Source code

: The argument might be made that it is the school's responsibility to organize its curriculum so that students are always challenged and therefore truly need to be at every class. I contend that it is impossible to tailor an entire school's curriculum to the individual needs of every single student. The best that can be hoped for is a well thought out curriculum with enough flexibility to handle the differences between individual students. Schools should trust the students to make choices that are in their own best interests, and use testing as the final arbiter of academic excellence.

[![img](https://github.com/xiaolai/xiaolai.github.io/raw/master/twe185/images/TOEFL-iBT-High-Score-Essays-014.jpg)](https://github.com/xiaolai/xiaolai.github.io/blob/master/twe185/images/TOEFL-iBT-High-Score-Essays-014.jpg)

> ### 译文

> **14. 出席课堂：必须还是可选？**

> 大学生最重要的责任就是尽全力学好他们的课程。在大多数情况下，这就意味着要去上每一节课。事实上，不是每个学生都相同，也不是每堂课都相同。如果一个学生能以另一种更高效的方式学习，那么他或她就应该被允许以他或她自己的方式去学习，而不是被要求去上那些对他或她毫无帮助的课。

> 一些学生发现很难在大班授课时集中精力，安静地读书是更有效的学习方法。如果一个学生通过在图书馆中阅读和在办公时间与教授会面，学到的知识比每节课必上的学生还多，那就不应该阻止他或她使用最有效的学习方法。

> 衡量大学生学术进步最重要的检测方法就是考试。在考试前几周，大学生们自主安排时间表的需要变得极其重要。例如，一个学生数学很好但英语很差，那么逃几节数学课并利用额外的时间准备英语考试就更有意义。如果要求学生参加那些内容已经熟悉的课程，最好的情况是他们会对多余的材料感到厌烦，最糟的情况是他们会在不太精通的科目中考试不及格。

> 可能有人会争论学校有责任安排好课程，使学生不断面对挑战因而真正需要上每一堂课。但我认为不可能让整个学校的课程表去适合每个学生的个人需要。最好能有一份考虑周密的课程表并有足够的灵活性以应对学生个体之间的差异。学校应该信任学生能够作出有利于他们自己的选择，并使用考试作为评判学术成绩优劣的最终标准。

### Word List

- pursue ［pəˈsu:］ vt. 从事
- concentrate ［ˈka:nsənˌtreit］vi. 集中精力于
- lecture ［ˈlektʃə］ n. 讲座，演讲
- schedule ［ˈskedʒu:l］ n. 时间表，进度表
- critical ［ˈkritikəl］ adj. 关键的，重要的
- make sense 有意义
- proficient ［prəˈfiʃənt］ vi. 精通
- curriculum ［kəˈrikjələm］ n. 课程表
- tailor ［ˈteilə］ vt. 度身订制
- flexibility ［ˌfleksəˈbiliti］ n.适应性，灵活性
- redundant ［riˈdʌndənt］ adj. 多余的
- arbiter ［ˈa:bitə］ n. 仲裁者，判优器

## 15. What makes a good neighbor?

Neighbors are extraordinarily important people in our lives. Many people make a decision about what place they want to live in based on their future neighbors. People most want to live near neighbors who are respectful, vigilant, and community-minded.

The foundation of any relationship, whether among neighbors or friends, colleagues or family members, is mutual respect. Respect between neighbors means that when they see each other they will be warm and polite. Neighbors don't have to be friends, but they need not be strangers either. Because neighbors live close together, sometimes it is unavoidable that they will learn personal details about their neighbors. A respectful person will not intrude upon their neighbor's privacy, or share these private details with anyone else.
# # # # # # #
=== WHAT TO WORK ON ===
Above are some records. Count the lines among them with the word "curriculum", and answer with the number only.

=== WRITTEN RESPONSE ===
2